▶ _Por hacer_
Copia otra vez el pasaje del texto sobre Quetzalcóatl que empieza con las palabras que contienen "Ernesto Che Guevara" y termina con "sus múltiples variaciones.", cambiando "poeta" por "escritor".

Ernesto Che Guevara in Bolivia in

El eterno retorno de Quetzalcóatl (I)

Jorge Majfud

En Canto Nacional (1973), el poeta nicaragüense Ernesto Cardenal reconstruye la destrucción y el caos de su pueblo. Este estadio de descenso en el caos incluye un pájaro que en América Central es conocido como justojuez. Su nombre se deriva de su canto: “Setiembre: en las cercas de alambre canta el justo-juez / justo juez justo juez justo juez” (Canto). Para la ciencia, justojuez es heliornis áulica, pero para la tradición reprimida del continente es el ave justiciera, es la serpiente emplumada, Quetzalcóatl y sus múltiples variaciones.

Según la antigua cosmología amerindia -y más allá de las infinitas variaciones a lo largo de este vasto continente- los humanos son responsables de mantener el Cosmos en movimiento. Lo peor no es la crisis y el derrumbe cíclico, sino la inercia y la inmovilidad. La justicia de los hombres y semidioses es el motor del movimiento, a veces armónico y a veces violento, que lleva a un estado de justicia y prosperidad. Lo peor no es el infierno sino la caída del espíritu en la materia, la desacralización de la sangre y el espíritu. Una forma insospechada de esa ontología podemos encontrarla en un escritor tan europeísta como Ernesto Sábato en Argentina. Sábato se distinguió por dos recurrencias en su vida: la renuncia y la fuga, que en fórmulas europeas fue calificado como “crisis”. En su literatura el pesimismo es el tono común y en su pensamiento la idea de derrumbe final del mundo que, traducido a los códigos europeos, se expresa como el fin de la Era moderna o el fin de los valores occidentales. Una nueva cultura, no Oriental ni Occidental, ni materialista ni puramente espiritualista “debería dar la escuela de nuestro tiempo. O el mundo se derrumbará en sangrientos y calcinados escombros” (Apologías, 1979).

▶ _Material_

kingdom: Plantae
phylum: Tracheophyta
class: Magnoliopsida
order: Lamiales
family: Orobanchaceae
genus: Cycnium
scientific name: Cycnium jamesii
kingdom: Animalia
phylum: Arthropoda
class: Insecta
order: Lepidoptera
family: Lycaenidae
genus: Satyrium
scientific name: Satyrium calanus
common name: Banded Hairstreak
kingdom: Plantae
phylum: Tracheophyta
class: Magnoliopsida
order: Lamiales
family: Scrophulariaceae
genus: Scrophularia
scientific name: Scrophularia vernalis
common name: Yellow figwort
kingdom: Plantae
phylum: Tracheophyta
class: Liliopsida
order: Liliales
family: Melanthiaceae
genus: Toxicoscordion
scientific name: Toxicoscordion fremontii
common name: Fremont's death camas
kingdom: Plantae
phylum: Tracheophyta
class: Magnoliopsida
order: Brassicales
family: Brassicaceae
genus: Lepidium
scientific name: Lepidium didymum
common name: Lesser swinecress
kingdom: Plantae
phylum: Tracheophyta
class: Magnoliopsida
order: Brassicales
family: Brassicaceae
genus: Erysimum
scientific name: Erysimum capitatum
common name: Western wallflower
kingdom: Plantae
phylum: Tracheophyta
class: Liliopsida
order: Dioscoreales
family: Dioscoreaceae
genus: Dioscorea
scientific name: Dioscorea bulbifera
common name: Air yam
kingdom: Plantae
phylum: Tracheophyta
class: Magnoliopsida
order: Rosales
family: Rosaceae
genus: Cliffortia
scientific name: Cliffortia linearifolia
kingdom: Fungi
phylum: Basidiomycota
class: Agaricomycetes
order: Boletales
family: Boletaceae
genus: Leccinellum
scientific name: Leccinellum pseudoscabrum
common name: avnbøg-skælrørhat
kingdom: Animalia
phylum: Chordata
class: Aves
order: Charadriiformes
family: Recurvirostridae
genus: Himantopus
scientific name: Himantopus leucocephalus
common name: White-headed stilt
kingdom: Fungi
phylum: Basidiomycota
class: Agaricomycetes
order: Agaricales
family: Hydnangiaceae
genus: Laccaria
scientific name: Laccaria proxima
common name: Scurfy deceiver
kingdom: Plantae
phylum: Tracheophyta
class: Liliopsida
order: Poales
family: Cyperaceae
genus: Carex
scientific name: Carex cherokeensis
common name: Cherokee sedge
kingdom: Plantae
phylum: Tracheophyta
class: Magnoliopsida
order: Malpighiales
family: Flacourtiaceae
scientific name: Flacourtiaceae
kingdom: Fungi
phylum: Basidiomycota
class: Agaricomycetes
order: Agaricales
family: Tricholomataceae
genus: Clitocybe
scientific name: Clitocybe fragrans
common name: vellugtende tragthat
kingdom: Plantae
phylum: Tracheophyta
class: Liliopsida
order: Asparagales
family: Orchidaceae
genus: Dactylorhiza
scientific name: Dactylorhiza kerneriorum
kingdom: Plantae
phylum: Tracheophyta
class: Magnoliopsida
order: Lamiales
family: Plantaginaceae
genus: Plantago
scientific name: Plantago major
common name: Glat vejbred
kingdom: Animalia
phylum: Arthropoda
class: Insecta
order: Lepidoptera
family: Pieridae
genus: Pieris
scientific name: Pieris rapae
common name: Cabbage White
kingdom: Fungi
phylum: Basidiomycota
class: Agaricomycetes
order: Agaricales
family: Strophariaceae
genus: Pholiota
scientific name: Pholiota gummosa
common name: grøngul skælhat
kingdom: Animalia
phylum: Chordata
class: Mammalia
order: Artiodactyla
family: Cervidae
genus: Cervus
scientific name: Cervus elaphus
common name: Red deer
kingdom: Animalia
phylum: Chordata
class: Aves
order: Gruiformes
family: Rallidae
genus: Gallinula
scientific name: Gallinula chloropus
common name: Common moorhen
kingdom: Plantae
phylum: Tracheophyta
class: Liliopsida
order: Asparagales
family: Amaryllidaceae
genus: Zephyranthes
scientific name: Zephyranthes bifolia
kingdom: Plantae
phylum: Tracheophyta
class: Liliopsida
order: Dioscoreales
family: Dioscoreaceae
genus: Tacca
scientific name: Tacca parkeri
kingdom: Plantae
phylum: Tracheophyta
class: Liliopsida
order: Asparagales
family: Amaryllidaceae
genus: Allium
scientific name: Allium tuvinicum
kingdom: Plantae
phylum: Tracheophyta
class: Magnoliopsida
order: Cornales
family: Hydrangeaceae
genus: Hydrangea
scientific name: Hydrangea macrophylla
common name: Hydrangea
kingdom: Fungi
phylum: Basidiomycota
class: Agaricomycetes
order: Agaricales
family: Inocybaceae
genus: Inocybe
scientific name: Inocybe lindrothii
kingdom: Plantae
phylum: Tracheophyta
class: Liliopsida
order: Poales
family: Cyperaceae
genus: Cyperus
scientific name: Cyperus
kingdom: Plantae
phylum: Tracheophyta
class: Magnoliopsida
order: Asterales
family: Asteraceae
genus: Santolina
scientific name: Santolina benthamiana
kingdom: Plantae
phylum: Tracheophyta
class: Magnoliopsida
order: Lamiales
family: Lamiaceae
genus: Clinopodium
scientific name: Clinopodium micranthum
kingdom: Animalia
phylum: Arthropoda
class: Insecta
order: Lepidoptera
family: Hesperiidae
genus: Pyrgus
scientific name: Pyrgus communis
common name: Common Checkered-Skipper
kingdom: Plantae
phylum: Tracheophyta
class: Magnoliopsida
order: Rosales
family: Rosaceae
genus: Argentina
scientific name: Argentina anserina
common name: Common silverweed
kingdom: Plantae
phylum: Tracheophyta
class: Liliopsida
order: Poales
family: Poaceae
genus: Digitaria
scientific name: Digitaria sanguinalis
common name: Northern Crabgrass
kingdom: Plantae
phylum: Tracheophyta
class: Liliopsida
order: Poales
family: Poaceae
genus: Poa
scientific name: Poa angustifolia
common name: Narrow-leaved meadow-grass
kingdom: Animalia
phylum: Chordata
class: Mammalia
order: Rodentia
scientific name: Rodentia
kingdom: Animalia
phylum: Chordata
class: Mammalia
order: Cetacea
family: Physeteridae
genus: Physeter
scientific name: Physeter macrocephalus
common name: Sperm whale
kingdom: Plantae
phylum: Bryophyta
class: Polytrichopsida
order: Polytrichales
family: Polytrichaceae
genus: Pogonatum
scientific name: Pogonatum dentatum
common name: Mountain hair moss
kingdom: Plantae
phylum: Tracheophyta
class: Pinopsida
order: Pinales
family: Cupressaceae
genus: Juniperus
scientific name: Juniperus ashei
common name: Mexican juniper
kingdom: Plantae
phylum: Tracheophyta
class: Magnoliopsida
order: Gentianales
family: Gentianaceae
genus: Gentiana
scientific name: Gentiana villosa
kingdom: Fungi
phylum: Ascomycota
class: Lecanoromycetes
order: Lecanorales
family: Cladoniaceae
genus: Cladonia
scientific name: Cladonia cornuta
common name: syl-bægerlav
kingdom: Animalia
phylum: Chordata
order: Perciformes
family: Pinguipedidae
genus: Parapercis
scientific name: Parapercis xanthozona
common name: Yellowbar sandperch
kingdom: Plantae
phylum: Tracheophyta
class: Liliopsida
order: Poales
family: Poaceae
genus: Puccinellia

▶ _Solución a continuación_
Ernesto Che Guevara in Bolivia in

El eterno retorno de Quetzalcóatl (I)

Jorge Majfud

En Canto Nacional (1973), el escritor nicaragüense Ernesto Cardenal reconstruye la destrucción y el caos de su pueblo. Este estadio de descenso en el caos incluye un pájaro que en América Central es conocido como justojuez. Su nombre se deriva de su canto: “Setiembre: en las cercas de alambre canta el justo-juez / justo juez justo juez justo juez” (Canto). Para la ciencia, justojuez es heliornis áulica, pero para la tradición reprimida del continente es el ave justiciera, es la serpiente emplumada, Quetzalcóatl y sus múltiples variaciones.